Maybe you had to file for an extension this year, or ask for a payment plan, because you didn't pay all your taxes on time. If so, you have company: Facebook revealed in its quarterly financial report on Thursday that it's under investigation by the IRS, and that investigation could lead to payments of $3 to $5 billion. Plus interest and penalties.
How could this have happened? Because of a tax strategy called "Double Irish," used by Facebook and other multinational Internet companies. It works like this: Facebook's subsidiaries in other countries pay to use Facebook's software and intellectual property. But they don't pay that money to the American parent company.

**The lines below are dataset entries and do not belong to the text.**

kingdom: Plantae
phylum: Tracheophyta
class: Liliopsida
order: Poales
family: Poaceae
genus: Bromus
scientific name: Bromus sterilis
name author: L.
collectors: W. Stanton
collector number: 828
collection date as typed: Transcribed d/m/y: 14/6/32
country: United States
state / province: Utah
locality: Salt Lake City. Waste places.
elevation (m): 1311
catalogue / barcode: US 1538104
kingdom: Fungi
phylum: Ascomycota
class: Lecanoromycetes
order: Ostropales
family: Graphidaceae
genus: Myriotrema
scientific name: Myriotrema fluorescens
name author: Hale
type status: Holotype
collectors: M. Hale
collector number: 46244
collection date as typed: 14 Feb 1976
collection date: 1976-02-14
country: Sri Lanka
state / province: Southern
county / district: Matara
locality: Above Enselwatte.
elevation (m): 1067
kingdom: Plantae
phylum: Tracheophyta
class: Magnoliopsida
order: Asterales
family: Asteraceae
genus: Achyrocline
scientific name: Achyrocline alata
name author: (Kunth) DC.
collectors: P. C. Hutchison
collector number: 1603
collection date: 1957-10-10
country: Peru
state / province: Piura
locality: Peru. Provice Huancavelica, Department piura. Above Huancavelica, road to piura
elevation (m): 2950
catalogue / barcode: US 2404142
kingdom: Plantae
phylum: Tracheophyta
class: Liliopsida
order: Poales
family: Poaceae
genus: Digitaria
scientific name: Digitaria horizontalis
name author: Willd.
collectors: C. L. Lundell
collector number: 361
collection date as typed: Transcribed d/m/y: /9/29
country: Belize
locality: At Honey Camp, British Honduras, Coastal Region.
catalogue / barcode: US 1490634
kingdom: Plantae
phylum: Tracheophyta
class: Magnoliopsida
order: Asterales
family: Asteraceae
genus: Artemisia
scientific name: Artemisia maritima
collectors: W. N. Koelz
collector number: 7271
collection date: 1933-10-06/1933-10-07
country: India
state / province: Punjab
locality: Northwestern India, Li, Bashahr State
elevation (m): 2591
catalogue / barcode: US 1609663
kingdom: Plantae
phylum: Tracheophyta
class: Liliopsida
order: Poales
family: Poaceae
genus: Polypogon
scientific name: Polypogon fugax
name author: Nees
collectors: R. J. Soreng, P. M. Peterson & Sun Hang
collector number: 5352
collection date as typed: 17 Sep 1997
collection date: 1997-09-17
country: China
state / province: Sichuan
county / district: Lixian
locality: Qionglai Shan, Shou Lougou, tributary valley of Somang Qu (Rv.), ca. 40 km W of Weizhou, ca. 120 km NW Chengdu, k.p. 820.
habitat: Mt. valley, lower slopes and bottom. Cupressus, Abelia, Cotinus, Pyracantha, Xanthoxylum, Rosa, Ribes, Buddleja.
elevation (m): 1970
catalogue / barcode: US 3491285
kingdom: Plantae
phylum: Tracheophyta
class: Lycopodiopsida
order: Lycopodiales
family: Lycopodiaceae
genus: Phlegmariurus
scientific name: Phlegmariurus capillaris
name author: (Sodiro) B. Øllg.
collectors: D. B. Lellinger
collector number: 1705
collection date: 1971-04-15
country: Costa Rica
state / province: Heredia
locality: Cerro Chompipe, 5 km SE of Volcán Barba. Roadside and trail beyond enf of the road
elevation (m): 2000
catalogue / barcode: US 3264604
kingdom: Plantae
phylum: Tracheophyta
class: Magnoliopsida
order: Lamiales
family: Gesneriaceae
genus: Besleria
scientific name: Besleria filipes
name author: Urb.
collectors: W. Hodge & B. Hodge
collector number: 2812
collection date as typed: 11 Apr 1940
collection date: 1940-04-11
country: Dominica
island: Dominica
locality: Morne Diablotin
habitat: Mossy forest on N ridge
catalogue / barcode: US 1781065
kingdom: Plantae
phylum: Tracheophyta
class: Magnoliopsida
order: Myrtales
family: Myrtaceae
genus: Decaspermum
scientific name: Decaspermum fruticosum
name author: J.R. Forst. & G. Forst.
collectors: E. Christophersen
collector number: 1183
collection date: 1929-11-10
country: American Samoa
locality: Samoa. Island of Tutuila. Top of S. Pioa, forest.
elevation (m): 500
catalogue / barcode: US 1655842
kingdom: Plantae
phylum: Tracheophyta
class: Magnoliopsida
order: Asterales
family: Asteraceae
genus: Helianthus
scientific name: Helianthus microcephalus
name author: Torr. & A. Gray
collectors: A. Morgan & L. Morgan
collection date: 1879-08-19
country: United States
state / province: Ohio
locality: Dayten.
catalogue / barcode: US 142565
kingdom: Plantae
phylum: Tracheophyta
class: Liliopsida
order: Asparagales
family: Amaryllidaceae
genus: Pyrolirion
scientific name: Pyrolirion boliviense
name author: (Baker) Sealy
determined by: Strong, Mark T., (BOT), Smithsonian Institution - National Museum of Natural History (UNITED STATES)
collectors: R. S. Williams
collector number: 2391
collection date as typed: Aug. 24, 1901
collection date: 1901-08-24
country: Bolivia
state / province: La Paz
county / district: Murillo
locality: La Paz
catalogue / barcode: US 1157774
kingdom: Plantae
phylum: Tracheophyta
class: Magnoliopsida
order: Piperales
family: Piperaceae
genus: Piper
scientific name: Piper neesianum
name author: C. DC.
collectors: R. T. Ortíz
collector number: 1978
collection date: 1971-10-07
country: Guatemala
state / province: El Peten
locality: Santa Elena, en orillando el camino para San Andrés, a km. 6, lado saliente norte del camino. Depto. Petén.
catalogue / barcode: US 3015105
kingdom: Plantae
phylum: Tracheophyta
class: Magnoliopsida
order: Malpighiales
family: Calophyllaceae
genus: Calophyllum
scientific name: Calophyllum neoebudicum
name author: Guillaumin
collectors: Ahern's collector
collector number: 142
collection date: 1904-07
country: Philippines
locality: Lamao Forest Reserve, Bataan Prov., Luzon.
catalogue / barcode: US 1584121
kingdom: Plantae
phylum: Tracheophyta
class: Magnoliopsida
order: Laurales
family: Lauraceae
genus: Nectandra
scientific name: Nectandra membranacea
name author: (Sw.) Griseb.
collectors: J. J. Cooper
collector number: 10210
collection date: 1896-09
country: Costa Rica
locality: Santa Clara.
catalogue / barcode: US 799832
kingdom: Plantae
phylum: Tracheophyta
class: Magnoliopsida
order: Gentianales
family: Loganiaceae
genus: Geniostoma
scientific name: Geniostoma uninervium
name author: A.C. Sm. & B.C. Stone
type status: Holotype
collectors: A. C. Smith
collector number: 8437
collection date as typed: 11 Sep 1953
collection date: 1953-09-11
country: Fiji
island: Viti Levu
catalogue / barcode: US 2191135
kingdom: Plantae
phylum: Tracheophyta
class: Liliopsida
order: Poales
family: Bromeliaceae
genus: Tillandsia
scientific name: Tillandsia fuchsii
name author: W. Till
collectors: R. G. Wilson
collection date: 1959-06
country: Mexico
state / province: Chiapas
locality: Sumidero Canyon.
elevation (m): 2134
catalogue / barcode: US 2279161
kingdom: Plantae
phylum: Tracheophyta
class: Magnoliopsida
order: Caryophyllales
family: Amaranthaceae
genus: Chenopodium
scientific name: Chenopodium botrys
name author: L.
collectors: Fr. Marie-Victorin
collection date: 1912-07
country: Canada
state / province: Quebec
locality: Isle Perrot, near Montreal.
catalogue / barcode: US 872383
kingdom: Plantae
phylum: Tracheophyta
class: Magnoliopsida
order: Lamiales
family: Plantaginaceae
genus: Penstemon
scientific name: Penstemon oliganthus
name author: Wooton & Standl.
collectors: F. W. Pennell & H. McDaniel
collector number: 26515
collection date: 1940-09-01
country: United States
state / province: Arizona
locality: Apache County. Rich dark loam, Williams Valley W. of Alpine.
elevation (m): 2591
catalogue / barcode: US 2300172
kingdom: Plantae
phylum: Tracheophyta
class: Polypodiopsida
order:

Instead, Facebook transferred rights to its intellectual property to its Irish subsidiary, and subsidiaries in countries other than the U.S. and Canada paid those cost-sharing fees to that Irish subsidiary instead of to the parent company. Why? Corporate income tax in Ireland is 12.5 percent. It's officially 35 percent in the United States, although in practice that can vary.
Strange as it sounds, all this is perfectly legal, although the option is being phased out. But the IRS claims that Facebook not only moved assets to Ireland so as to avoid paying U.S. taxes, but also undervalued those assets so that it underpaid taxes when it sold them to the Irish subsidiary. That's the reason for the investigation and the potential multi-billion-dollar payment.
Facebook plans challenge.
Not surprisingly, Facebook says it disputes the IRS claims. "We do not agree with the position of the IRS and will file a petition in the United States Tax Court challenging the Notice," Facebook's filing says. Asked for further comment, the company told Fortune: "Facebook complies with all applicable rules and regulations in the countries where we operate."
Maybe, but not quickly. According to a complaint filed by the IRS in federal court, Facebook has failed to fully comply with seven different summonses, including an order to appear at an IRS office on June 29. The IRS also said the company has supplied only some of the documentation it requested.
It will be interesting to see how this plays out.